Alice's Adventures in Wonderland (1865)

Original Publisher

Macmillan

Created by

Charles Lutwidge Dodgson (as "Lewis Carroll")

Origin

The March Hare (called Haigha in Through the Looking-Glass) is a character most famous for appearing in the tea party scene in Lewis Carroll's Alice's Adventures in Wonderland.

The main character, Alice, hypothesizes,

"The March Hare will be much the most interesting, and perhaps as this is May it won't be raving mad -- at least not so mad as it was in March."

Like the character's friend, the Hatter, the March Hare feels compelled to always behave as though it is tea-time because the Hatter supposedly "murdered the time" whilst singing for the Queen of Hearts.

The March Hare later appears at the trial for the Knave of Hearts, and for a final time as "Haigha" (which is pronounced to rhyme with "mayor", according to Carroll), the personal messenger to the White King.

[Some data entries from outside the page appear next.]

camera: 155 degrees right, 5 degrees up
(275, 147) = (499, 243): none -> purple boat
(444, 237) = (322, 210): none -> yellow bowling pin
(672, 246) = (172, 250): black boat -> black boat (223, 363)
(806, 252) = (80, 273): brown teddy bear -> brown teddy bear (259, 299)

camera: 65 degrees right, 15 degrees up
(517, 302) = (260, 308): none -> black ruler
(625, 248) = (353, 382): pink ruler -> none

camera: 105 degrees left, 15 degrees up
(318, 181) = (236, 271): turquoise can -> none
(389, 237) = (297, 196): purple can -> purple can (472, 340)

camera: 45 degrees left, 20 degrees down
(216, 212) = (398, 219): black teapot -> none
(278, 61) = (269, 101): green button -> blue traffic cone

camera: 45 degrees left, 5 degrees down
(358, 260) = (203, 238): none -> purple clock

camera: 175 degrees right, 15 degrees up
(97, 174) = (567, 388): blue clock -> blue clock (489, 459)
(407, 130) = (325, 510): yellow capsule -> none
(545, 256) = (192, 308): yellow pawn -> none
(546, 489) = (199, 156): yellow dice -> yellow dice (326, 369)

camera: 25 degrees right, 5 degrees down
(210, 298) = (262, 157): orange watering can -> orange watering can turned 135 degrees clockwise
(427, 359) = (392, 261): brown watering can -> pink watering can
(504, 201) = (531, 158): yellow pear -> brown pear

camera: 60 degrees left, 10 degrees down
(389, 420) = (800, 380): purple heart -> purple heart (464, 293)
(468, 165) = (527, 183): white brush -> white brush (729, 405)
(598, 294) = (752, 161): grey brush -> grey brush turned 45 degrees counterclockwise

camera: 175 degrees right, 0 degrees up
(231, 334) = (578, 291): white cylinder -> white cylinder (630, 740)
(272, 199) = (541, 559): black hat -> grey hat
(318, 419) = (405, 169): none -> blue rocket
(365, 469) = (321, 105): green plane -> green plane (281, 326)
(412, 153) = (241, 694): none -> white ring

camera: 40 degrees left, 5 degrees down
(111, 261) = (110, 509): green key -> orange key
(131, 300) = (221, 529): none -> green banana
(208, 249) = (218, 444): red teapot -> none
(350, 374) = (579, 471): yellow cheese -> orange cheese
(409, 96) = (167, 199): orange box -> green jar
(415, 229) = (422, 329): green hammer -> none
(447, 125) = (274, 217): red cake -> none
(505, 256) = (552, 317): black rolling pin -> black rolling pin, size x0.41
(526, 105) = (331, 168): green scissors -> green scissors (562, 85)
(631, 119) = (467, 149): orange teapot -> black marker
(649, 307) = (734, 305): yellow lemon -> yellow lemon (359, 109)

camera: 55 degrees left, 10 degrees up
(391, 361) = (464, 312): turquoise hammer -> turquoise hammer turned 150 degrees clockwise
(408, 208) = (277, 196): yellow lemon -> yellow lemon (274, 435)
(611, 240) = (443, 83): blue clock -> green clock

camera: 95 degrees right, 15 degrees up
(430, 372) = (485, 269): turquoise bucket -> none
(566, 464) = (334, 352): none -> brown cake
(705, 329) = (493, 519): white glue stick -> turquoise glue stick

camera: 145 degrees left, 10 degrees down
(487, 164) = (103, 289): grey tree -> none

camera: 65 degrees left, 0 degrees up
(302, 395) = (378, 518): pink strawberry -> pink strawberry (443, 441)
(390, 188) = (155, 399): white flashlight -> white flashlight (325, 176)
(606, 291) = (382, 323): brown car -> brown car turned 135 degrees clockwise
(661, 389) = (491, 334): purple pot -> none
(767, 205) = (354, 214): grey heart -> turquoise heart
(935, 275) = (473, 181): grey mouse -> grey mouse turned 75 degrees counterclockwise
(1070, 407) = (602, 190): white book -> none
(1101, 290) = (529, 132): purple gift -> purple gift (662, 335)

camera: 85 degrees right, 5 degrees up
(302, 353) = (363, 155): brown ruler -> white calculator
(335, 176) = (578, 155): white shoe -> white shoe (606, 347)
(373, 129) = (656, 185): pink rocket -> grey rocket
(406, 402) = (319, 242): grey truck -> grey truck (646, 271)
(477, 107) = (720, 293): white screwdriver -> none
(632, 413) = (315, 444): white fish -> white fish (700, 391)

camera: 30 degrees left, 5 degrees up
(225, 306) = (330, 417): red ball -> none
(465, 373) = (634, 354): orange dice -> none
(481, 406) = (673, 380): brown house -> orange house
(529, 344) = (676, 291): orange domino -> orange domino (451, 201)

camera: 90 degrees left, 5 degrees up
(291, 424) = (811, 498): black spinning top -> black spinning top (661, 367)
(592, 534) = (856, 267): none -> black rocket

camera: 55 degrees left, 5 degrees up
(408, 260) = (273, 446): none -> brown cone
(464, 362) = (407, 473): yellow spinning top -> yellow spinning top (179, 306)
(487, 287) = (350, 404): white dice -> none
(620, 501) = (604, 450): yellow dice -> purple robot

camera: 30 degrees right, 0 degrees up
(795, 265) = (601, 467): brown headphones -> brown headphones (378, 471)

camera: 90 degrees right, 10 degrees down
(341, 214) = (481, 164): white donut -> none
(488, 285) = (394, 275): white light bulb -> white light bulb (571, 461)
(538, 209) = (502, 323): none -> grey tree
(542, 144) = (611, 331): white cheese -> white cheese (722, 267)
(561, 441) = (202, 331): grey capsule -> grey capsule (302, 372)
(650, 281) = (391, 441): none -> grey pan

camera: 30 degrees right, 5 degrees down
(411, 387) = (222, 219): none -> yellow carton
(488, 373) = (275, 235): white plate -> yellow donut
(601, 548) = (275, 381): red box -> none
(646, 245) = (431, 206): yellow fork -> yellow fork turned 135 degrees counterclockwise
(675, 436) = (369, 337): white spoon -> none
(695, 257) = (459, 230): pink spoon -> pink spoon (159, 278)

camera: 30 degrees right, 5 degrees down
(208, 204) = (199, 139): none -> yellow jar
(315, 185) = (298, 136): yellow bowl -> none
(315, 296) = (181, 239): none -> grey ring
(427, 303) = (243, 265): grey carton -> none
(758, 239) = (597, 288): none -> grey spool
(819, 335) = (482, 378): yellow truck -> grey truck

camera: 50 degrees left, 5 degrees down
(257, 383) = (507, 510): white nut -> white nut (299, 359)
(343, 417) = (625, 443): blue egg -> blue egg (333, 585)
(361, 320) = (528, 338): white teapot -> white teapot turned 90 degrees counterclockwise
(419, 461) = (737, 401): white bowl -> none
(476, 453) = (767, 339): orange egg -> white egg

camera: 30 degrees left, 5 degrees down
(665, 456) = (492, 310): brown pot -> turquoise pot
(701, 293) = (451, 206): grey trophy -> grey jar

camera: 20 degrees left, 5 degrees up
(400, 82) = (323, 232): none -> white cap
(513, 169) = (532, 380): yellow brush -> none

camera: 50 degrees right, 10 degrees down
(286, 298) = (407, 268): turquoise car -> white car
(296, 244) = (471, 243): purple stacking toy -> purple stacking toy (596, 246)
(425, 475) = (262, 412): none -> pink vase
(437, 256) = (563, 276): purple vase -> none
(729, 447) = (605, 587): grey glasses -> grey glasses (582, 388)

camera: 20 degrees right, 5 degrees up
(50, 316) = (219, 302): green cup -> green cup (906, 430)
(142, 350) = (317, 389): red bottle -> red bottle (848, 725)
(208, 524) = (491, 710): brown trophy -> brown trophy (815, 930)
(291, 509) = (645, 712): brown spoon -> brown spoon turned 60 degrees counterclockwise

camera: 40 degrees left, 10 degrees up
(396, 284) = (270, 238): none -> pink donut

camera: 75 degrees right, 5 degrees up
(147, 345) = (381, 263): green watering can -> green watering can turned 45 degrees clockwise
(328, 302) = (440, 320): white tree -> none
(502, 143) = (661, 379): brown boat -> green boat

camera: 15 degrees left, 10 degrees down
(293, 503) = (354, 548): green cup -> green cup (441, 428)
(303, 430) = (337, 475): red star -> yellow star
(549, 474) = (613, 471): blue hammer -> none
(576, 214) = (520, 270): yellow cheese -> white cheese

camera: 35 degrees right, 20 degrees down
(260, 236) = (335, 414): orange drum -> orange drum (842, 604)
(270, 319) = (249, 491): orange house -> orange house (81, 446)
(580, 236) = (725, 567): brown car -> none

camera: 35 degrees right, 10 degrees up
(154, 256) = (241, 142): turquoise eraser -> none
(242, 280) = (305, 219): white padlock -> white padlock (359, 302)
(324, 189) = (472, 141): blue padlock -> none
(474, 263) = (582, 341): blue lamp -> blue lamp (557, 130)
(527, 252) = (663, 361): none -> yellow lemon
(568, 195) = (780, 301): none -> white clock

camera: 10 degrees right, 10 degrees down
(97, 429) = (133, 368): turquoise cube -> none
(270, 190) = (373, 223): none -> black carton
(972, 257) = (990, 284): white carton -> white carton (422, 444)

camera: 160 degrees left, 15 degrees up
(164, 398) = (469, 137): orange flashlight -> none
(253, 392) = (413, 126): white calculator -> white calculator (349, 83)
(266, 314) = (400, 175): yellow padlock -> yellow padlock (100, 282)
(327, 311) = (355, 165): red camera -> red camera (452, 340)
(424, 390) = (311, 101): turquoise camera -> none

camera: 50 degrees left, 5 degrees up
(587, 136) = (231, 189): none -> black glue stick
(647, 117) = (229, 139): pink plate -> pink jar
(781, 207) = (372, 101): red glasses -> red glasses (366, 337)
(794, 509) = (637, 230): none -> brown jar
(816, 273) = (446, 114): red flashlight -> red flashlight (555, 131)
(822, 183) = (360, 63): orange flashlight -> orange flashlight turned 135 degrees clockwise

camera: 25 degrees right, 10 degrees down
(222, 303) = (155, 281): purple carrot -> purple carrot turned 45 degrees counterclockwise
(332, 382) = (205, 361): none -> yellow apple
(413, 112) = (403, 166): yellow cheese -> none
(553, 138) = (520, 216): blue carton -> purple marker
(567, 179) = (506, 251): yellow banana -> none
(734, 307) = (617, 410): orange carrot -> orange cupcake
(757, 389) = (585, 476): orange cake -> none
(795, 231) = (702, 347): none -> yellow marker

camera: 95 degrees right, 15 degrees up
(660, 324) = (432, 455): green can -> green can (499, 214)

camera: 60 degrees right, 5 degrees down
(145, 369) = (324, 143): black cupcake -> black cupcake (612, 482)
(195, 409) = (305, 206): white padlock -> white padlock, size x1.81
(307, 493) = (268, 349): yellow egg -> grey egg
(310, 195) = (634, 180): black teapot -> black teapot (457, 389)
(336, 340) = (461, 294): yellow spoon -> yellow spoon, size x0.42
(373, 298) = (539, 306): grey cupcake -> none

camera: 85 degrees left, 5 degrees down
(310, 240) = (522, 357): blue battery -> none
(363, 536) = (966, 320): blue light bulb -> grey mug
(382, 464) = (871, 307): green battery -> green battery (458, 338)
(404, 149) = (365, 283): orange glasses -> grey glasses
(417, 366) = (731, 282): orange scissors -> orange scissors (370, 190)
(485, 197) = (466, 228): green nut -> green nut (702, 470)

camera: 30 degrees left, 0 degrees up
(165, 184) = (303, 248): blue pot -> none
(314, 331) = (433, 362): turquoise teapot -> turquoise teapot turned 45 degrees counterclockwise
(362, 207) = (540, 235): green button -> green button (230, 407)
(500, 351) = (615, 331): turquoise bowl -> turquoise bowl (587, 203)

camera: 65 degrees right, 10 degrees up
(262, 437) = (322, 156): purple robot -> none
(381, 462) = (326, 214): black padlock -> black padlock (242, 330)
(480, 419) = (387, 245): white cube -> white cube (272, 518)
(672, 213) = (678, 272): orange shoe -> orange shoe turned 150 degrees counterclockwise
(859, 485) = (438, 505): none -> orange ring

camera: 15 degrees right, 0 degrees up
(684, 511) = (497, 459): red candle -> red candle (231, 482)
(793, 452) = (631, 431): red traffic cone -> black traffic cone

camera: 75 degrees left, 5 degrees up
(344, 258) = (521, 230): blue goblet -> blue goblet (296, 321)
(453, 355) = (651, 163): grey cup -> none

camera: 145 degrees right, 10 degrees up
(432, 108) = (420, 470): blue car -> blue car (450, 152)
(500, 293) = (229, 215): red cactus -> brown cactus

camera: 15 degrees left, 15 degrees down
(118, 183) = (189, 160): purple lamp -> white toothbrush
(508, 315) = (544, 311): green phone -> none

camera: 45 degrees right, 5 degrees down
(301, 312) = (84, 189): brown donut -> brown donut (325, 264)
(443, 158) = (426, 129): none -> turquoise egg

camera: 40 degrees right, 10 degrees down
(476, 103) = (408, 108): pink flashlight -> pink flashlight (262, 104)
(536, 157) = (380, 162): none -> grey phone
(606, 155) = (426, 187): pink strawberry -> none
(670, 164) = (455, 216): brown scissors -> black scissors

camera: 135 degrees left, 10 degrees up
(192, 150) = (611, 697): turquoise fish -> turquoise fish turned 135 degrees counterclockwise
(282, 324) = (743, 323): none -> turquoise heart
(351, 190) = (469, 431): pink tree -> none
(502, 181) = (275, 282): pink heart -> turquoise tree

Public Domain Literary Appearances

Book:

  • Alice's Adventures in Wonderland
  • Through the Looking-Glass, and What Alice Found There
  • A New Alice in the Old Wonderland

Film:

  • Alice in Wonderland (1903)
  • Alice in Wonderland (1915)

Notes

  • "Mad as a March hare" is a common British English phrase, both now and in Carroll's time, and appears in John Heywood's collection of proverbs published in 1546. It is reported in The Annotated Alice by Martin Gardner that this proverb is based on popular belief about hares' behavior at the beginning of the long breeding season, which lasts from February to September in Britain. Early in the season, unreceptive females often use their forelegs to repel overenthusiastic males. It used to be incorrectly believed that these bouts were between males fighting for breeding supremacy.